Отсюда и сознание своей силы — подлинно в немощи совершающейся. "Сколько раз смерть вступала в моё сердце, сообщая начатки свои и телу (числа нет), и от всех смертных случаев Господь избавил меня, помиловал меня Своей милостью, несказанной, оживотворил меня. О, какою благодарностью ко Господу должно быть исполнено сердце моё. "Если бы не Господь был мне помощник, вскоре вселилась бы душа моя в страну молчания" (Пс. 93:17). "Господи! Исповедую перед Тобою, что не на даче, не в лесу жизнь и здравие и крепость духовных и телесных сил, а у тебя в храме, наипаче в литургии и в животворящих Твоих Тайнах. О, живот дающие Св. Тайны! О, любовь неизглаголанная, божественные Тайны! О, Промышление чудное и непрестанное Господа Бога о спасении и обожении нашем. О, предображение вечной жизни божественной Тайны".

"Чтобы с верою несомненной причащаться Животворящих Тайн и победить все козни врага, все клеветы, представь, что принимаемое тобой из Чаши есть "Сый", то есть един Сущий. Когда будешь иметь такое расположение мыслей и сердца, то после принятия Св. Тайн вдруг успокоишься, возвеселишься и оживотворишься, познаешь сердцем, что в тебе истинно и существенно пребывает Господь и ты в Господе. Опыт". Тут от немощи к всемогуществу — один шаг! "Господи! Как я Тебя восхвалю, как я Тебя прославлю за силы Твои, за чудеса исцелений от Св. Тайн твоих, явленные на мне и на многих людях твоих, которые я недостойный преподал после таинства покаяния, эти Святые, Небесные, Животворящие Твои Тайны. Вот они исповедуют предо мной силу Твою, благодать Твою, во всеуслышание говорят, что Ты простёр на них чудодейственную руку твою и поднял их от одра болезни, с одра смертного, когда никто не чаял, что они будут живы. — и вот после причащения Тела и Крови Твоей, Жизнодавче, они вскоре ожили, исцелели, в тот же день и часть почувствовали на себе жизнодательную десницу Твою. А я, Господи. — очевидец дел твоих — не прославил Тебя до сих пор во всё услышание, в утверждение веры людей Твоих и не знаю, как и когда прославить Тебя, ибо всякий день занят я какими либо делами. Ты сам сотвори Себе имя, Господи, яко же и сотворил еси; Сам прослави имя Твоё, Тайны Твои".

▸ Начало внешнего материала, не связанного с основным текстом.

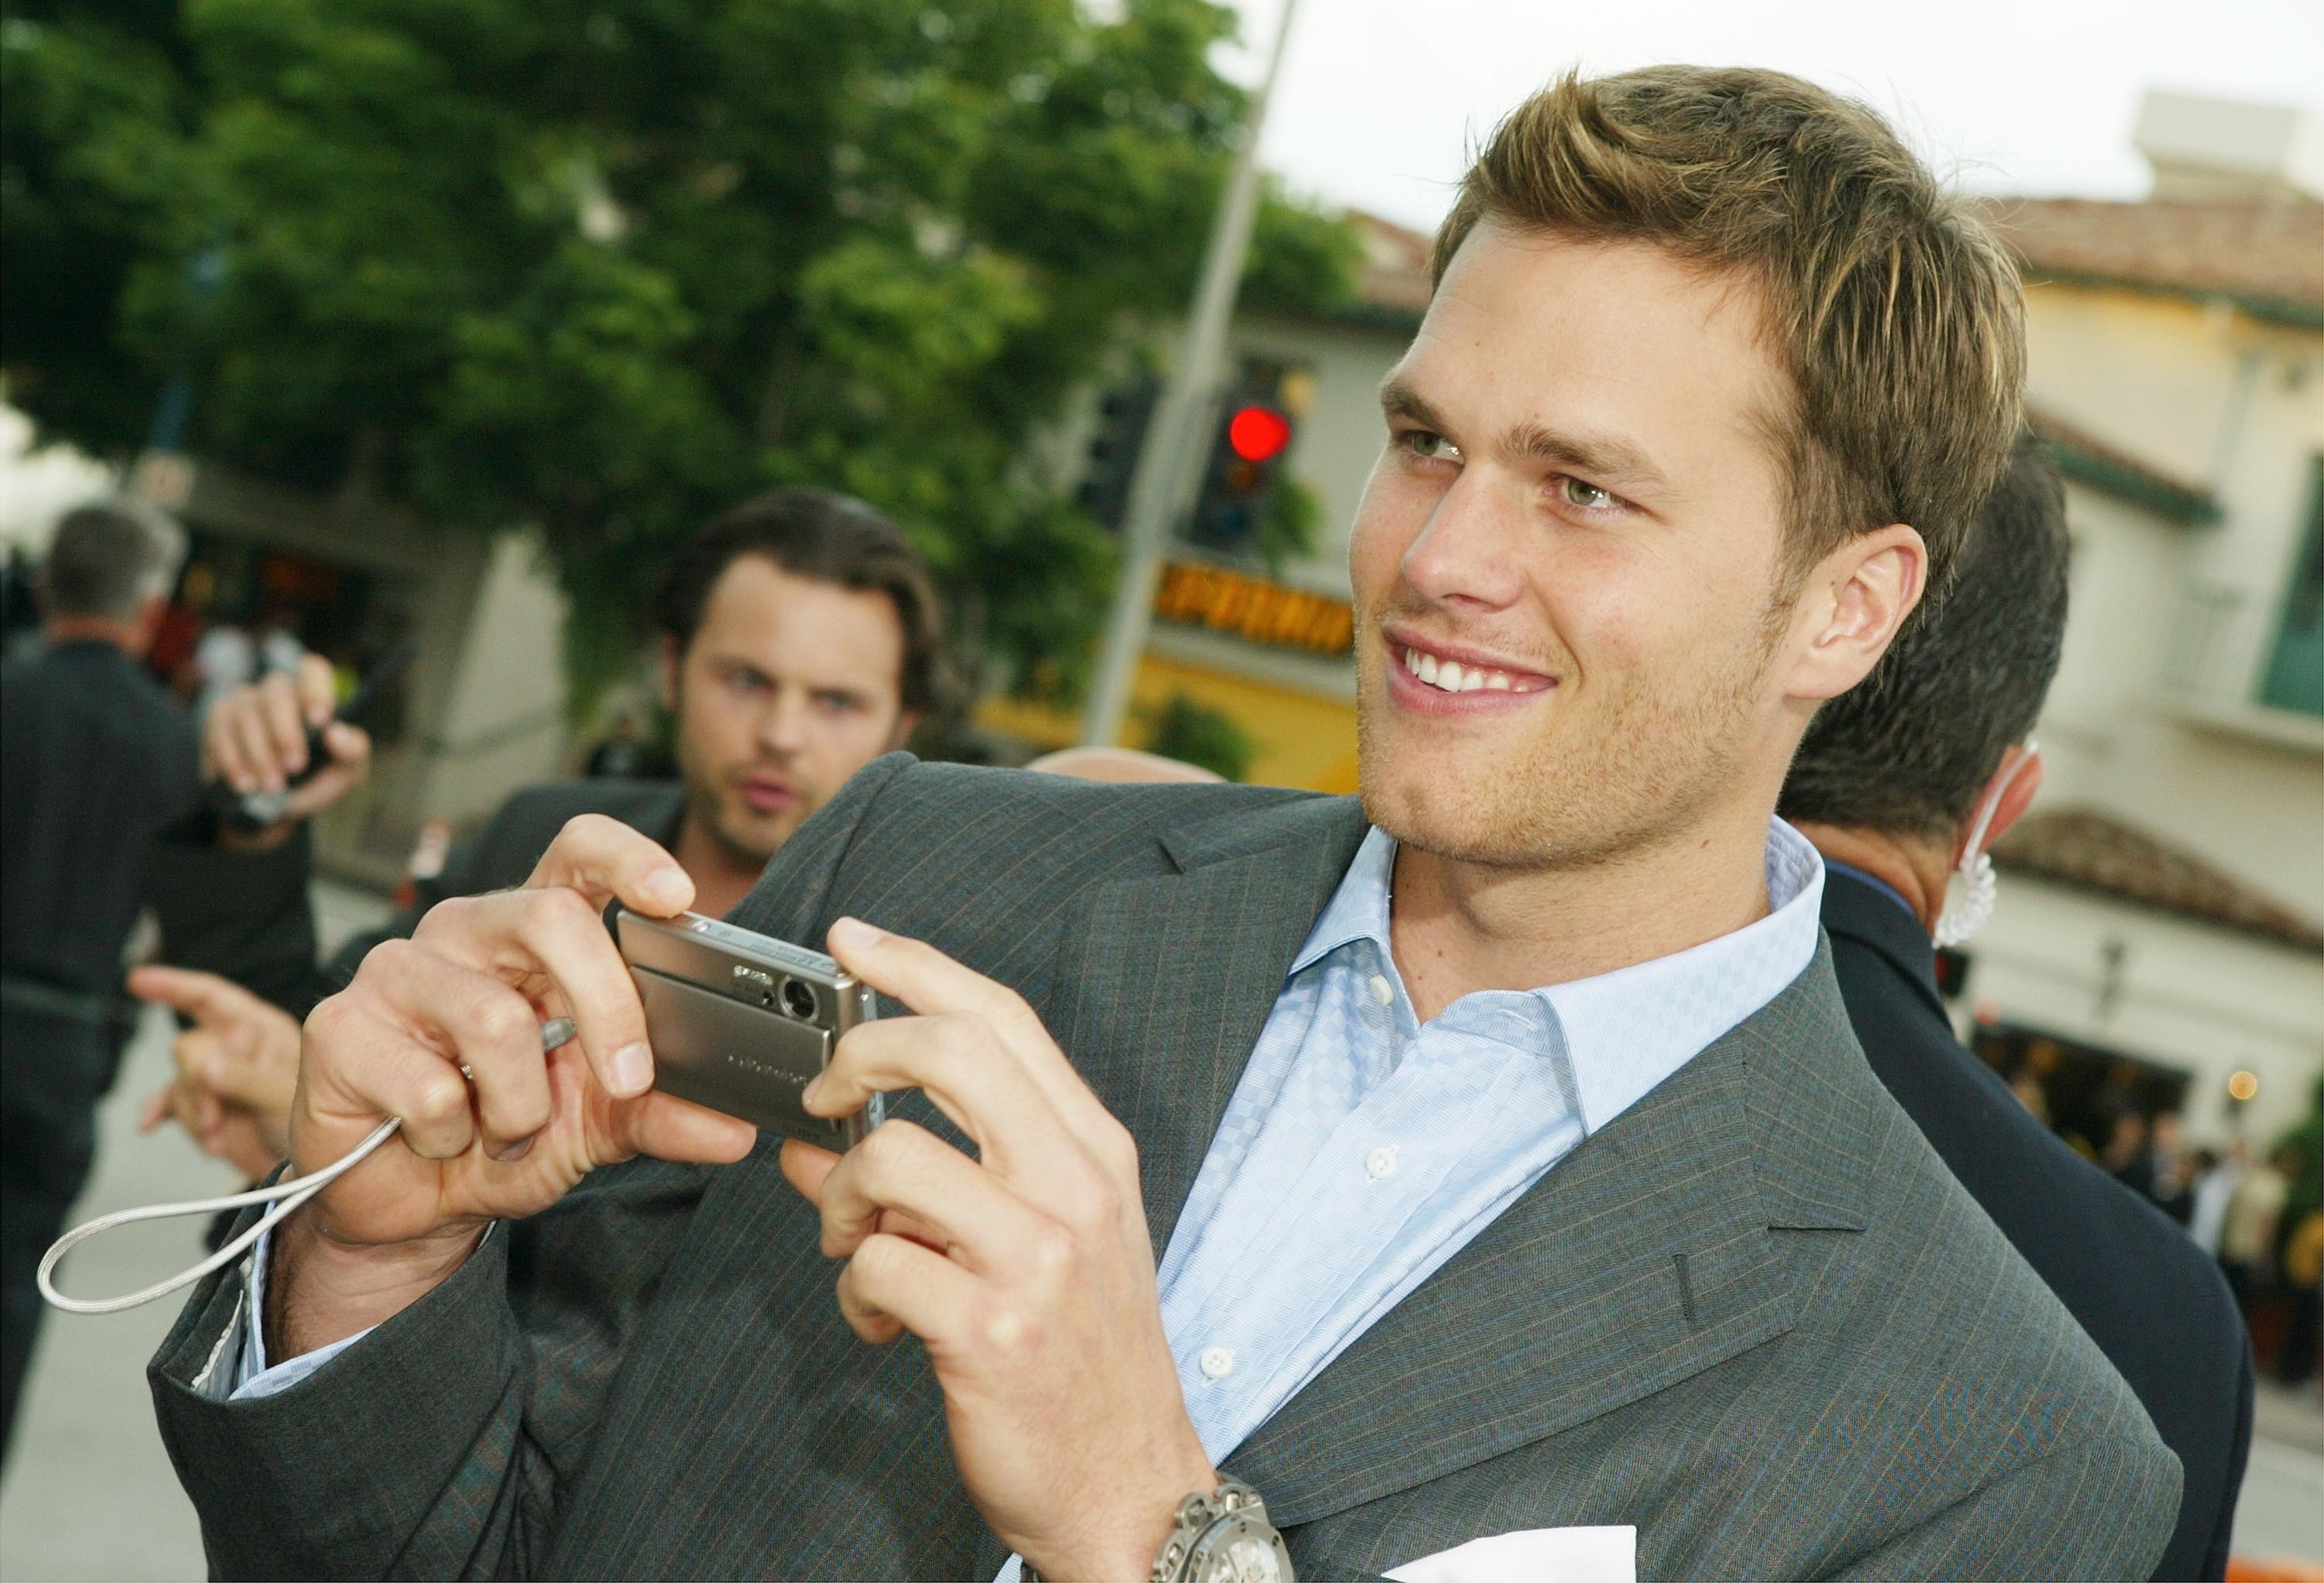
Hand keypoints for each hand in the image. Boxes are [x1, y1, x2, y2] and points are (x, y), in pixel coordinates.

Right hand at [129, 965, 300, 1180]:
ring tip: (219, 1138)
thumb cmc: (319, 1119)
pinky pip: (169, 1102)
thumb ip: (246, 1079)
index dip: (175, 985)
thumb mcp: (284, 1094)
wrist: (310, 1166)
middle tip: (216, 1117)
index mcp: (260, 1029)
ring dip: (193, 1114)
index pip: (212, 997)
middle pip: (189, 1048)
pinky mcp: (203, 1105)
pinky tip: (150, 1124)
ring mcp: (217, 1077)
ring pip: (179, 1082)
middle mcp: (235, 1047)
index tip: (139, 980)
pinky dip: (162, 1113)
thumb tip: (205, 1064)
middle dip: (197, 1086)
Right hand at [203, 654, 371, 826]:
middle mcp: (278, 691)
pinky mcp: (218, 720)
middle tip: (295, 768)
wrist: (278, 805)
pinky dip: (233, 760)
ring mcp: (245, 702)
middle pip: (277, 696)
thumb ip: (352, 751)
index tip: (319, 721)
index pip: (312, 670)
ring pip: (247, 716)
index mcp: (313, 694)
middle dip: (286, 734)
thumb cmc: (318, 777)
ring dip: (260, 755)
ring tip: (273, 787)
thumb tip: (336, 733)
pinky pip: (220, 732)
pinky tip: (245, 784)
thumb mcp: (347, 771)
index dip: (315, 690)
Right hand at [269, 815, 755, 1354]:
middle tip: (629, 1079)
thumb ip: (665, 1112)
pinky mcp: (341, 1027)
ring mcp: (396, 971)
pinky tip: (438, 1137)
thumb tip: (737, 1128)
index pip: (577, 850)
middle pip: (550, 919)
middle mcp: (464, 931)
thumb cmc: (500, 1132)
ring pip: (496, 1021)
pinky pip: (430, 1087)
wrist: (408, 1202)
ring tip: (506, 1129)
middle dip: (608, 1008)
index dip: (628, 858)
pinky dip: (454, 1135)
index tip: (676, 896)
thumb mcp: (600, 1123)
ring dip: (522, 1104)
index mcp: (531, 929)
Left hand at [780, 918, 1213, 1582]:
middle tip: (823, 1094)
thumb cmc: (1084, 1357)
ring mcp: (1037, 1258)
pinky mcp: (990, 1332)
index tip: (852, 942)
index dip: (916, 966)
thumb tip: (826, 1138)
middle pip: (951, 1049)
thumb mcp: (1048, 1242)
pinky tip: (876, 1320)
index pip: (1001, 1018)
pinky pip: (877, 1268)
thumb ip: (955, 1174)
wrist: (1131, 1486)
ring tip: (853, 1244)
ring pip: (892, 1158)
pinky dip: (853, 1291)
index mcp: (1093, 1151)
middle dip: (860, 1053)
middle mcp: (1074, 1187)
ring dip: (842, 1199)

Как известно, Бог прославил Себя в Своём пастыре без всякой его о том заботы. В подобном умонастроении всецелой погруженности в Бога, мог о. Иоанн спокойно говорить о себе, ничего не замалчивая. Тут с особенной силой обнажается чистота его сердца. "Прост" был о. Иоанн, и потому и мог отражаться в нём Господь — это, как любил говорить о. Иоанн, "простое" Существо. Метко говорил архиепископу Антонию епископ Михаил (Грибановский) об о. Иоанне: "Это человек, который говорит Богу и людям только то, что говорит ему его сердце: столько проявляет он в своём голосе чувства, столько оказывает людям участия и ласки, сколько ощущает их в своем сердце, и никогда в устах своих не прибавит сверх того, что имеет внутри своей души. Это есть высшая степень духовной правды, которая приближает человека к Богу". Полнота правдивости делает и объективно ценными и субъективно доходчивыми высказывания о. Иоанна в такой мере, что буквально нельзя найти подобия тому. И это так не только в отношении дневника, пусть опубликованного, но не для гласности написанного, но в отношении высказываний нарочно обращенных к гласности. Поэтому, чтобы во всей цельности представить себе образ о. Иоанна, как пастыря, лучше всего знакомиться с такими его высказываниями. Русский "батюшка" превратившийся в молитвенника и чудотворца всей земли Русской, встаёт тут перед нами, как живой, во всей этой своей благодатной "обыкновенности".